**Data entries**
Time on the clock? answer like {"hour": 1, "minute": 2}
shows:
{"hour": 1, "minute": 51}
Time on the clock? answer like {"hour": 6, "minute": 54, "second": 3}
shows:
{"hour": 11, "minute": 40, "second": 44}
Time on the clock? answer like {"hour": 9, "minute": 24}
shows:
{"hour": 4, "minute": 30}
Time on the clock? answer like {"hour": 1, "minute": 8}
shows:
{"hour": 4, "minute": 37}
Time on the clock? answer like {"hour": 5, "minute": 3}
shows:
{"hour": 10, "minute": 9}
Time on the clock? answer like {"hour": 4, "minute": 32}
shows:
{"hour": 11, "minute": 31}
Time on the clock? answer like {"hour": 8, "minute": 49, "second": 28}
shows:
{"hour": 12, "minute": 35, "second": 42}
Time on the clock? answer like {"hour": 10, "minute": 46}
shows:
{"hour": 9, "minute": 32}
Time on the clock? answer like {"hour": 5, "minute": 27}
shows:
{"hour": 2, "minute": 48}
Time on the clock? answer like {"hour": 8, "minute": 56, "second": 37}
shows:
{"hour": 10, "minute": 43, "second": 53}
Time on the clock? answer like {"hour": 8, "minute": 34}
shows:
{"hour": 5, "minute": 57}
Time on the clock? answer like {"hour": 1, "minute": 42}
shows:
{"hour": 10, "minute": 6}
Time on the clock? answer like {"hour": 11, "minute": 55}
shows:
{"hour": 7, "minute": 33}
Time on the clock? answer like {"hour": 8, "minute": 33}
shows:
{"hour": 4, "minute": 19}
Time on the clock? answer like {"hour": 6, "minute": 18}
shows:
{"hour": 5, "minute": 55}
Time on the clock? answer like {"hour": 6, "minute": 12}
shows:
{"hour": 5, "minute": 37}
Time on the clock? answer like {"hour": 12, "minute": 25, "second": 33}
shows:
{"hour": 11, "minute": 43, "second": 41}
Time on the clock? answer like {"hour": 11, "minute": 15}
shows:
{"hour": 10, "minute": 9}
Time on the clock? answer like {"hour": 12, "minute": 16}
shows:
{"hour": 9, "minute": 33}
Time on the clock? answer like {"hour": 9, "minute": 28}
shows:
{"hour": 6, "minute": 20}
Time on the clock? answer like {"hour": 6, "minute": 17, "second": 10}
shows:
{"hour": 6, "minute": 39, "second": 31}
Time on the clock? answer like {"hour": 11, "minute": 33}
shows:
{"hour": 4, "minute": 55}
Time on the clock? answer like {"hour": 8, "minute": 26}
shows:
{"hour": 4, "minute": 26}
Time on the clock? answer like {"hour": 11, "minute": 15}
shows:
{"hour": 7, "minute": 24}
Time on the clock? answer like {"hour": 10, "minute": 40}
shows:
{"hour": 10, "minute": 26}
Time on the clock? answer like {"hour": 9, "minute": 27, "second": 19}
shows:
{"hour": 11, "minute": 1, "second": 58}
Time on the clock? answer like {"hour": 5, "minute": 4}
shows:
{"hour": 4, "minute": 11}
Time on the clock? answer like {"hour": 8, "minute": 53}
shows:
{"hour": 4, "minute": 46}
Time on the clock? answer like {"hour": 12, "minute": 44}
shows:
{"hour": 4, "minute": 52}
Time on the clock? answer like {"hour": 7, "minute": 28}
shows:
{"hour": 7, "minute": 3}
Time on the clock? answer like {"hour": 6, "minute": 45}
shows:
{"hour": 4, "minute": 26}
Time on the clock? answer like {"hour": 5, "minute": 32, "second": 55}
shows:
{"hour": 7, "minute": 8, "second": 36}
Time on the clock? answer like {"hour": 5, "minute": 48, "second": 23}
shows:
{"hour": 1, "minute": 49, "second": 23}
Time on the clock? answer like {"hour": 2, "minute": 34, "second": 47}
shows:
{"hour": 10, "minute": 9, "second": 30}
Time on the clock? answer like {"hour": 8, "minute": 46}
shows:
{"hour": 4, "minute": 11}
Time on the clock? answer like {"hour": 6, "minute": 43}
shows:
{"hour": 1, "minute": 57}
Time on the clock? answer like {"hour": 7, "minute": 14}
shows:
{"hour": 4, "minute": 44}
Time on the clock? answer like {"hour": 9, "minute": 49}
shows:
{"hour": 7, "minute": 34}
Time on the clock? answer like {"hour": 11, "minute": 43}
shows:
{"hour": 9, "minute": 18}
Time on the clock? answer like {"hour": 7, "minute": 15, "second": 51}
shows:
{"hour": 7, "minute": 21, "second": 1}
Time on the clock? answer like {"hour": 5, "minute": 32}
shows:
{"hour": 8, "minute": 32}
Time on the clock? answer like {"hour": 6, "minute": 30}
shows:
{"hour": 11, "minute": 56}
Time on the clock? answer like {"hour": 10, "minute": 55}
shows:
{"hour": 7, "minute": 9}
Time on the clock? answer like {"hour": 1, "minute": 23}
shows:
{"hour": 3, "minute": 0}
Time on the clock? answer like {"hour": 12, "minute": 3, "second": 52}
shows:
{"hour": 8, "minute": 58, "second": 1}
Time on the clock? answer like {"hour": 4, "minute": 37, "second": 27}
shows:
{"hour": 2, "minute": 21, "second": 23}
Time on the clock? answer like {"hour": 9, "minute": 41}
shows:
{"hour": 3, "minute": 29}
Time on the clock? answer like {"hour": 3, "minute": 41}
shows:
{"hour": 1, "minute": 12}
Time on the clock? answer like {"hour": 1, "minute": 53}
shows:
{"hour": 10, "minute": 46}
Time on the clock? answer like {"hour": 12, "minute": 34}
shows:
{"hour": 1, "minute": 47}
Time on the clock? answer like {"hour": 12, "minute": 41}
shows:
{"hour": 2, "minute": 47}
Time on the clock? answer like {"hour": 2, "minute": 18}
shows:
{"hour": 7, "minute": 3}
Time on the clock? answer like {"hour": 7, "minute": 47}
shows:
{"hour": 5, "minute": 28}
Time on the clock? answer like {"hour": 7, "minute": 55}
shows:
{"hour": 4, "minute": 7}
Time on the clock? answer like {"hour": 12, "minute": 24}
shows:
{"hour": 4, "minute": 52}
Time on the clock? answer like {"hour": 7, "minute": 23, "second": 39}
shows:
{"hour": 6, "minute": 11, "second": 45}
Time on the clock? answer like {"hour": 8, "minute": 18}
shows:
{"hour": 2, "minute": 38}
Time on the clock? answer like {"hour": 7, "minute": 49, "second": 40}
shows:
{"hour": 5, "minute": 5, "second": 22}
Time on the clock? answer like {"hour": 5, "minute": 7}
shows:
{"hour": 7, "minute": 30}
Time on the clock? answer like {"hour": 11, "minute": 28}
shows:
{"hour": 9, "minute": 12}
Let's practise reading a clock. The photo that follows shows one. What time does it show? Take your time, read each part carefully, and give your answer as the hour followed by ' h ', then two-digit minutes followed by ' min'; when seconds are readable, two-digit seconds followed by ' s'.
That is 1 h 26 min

**Exercise description**
Print, word for word, the part of the material above that opens with the line containing "Let's practise reading" and runs through the end of the material.

**Result of this task**
Let's practise reading a clock. The photo that follows shows one. What time does it show? Take your time, read each part carefully, and give your answer as the hour followed by ' h ', then two-digit minutes followed by ' min'; when seconds are readable, two-digit seconds followed by ' s'.
That is 1 h 26 min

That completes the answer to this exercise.